**WHAT NEEDS TO BE DONE**
Reproduce each of the rows below word for word, in the same order and with the same line breaks.

**INPUT MATERIAL**

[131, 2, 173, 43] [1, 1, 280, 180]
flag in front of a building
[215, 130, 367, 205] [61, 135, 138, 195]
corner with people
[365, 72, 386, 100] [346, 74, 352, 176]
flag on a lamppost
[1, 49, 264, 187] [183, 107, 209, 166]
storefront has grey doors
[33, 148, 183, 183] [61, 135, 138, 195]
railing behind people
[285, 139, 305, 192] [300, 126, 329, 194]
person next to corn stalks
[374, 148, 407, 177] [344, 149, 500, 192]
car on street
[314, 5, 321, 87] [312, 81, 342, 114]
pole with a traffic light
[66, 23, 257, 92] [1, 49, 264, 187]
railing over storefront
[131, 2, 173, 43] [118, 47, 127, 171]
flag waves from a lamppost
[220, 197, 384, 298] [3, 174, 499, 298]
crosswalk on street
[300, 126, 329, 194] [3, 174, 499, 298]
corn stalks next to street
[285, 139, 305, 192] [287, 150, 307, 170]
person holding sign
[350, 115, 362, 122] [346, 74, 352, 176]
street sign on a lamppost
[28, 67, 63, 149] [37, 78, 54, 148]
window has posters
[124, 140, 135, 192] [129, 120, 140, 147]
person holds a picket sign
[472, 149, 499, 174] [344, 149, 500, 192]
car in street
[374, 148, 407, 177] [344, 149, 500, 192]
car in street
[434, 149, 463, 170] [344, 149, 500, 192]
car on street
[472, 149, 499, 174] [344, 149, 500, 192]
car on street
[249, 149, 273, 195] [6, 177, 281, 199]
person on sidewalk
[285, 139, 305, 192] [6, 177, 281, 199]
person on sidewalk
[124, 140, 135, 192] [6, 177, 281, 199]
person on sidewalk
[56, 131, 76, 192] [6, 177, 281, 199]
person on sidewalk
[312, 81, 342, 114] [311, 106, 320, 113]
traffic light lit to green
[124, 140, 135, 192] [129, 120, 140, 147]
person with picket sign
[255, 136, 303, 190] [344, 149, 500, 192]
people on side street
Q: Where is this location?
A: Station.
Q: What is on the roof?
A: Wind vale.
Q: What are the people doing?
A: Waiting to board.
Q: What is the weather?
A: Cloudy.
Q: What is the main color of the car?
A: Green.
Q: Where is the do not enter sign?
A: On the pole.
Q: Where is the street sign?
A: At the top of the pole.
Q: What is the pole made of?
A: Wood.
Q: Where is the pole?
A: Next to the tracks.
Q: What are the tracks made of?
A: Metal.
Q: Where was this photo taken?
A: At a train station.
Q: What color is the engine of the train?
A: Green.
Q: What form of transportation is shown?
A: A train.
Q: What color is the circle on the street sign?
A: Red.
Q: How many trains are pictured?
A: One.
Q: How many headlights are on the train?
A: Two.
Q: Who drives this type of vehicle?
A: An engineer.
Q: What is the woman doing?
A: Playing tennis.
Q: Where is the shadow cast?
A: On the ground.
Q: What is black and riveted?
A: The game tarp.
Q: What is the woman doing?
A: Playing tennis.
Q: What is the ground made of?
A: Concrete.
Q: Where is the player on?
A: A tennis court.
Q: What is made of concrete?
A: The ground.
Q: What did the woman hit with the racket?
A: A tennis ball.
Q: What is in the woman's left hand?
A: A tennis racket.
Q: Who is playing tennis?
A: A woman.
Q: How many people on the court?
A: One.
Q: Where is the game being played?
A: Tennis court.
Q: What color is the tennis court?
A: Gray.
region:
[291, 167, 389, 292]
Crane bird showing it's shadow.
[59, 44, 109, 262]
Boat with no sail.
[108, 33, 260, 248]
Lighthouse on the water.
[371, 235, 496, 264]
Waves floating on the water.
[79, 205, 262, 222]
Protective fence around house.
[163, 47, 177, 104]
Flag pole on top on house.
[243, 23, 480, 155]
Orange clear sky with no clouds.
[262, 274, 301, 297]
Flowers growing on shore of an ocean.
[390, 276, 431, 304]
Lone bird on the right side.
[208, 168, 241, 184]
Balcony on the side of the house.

**ANSWER TO THE PROBLEM**
[131, 2, 173, 43] [1, 1, 280, 180]
flag in front of a building
[215, 130, 367, 205] [61, 135, 138, 195]
corner with people
[365, 72, 386, 100] [346, 74, 352, 176]
flag on a lamppost
[1, 49, 264, 187] [183, 107, 209, 166]
storefront has grey doors
[33, 148, 183, 183] [61, 135, 138, 195]
railing behind people
[285, 139, 305, 192] [300, 126, 329, 194]
person next to corn stalks
[374, 148, 407, 177] [344, 149, 500, 192]
car on street
[314, 5, 321, 87] [312, 81, 342, 114]
pole with a traffic light
[66, 23, 257, 92] [1, 49, 264, 187]
railing over storefront
[131, 2, 173, 43] [118, 47, 127, 171]
flag waves from a lamppost
[220, 197, 384, 298] [3, 174, 499, 298]
crosswalk on street
[300, 126, 329, 194] [3, 174, 499, 298]
corn stalks next to street
[285, 139, 305, 192] [287, 150, 307, 170]
person holding sign
[350, 115, 362, 122] [346, 74, 352, 176]
street sign on a lamppost
[28, 67, 63, 149] [37, 78, 54, 148]
window has posters
[124, 140, 135, 192] [129, 120, 140, 147]
person holds a picket sign
[472, 149, 499, 174] [344, 149, 500, 192]
car in street
[374, 148, 407, 177] [344, 149, 500, 192]
car in street
[434, 149, 463, 170] [344, 149, 500, 192]
car on street
[472, 149, 499, 174] [344, 149, 500, 192]
car on street
[249, 149, 273, 195] [6, 177, 281, 199]
person on sidewalk
[285, 139, 305, 192] [6, 177, 281, 199]
person on sidewalk
[124, 140, 135, 192] [6, 177, 281, 199]
person on sidewalk
[56, 131, 76, 192] [6, 177, 281, 199]
person on sidewalk
[312, 81, 342, 114] [311, 106, 320, 113]
traffic light lit to green
[124, 140, 135, 192] [129, 120, 140, 147]
person with picket sign
[255, 136, 303, 190] [344, 149, 500, 192]
people on side street
Q: Where is this location?
A: Station.
Q: What is on the roof?
A: Wind vale.
Q: What are the people doing?
A: Waiting to board.
Q: What is the weather?
A: Cloudy.
Q: What is the main color of the car?
A: Green.
Q: Where is the do not enter sign?
A: On the pole.
Q: Where is the street sign?
A: At the top of the pole.
Q: What is the pole made of?
A: Wood.
Q: Where is the pole?
A: Next to the tracks.
Q: What are the tracks made of?
A: Metal.
Q: Where was this photo taken?
A: At a train station.
Q: What color is the engine of the train?
A: Green.
Q: What form of transportation is shown?
A: A train.
Q: What color is the circle on the street sign?
A: Red.
Q: How many trains are pictured?
A: One.
Q: How many headlights are on the train?
A: Two.
Q: Who drives this type of vehicle?
A: An engineer.
Q: What is the woman doing?
A: Playing tennis.
Q: Where is the shadow cast?
A: On the ground.
Q: What is black and riveted?
A: The game tarp.
Q: What is the woman doing?
A: Playing tennis.
Q: What is the ground made of?
A: Concrete.
Q: Where is the player on?
A: A tennis court.
Q: What is made of concrete?
A: The ground.
Q: What did the woman hit with the racket?
A: A tennis ball.
Q: What is in the woman's left hand?
A: A tennis racket.
Q: Who is playing tennis?
A: A woman.
Q: How many people on the court?
A: One.
Q: Where is the game being played?
A: Tennis court.
Q: What color is the tennis court?
A: Gray.
region:
[291, 167, 389, 292]
Crane bird showing it's shadow.
[59, 44, 109, 262]
Boat with no sail.
[108, 33, 260, 248]
Lighthouse on the water.
[371, 235, 496, 264]
Waves floating on the water.
[79, 205, 262, 222]
Protective fence around house.
[163, 47, 177, 104]
Flag pole on top on house.
[243, 23, 480, 155]
Orange clear sky with no clouds.
[262, 274, 301, 297]
Flowers growing on shore of an ocean.
[390, 276, 431, 304]
Lone bird on the right side.
[208, 168, 241, 184]
Balcony on the side of the house.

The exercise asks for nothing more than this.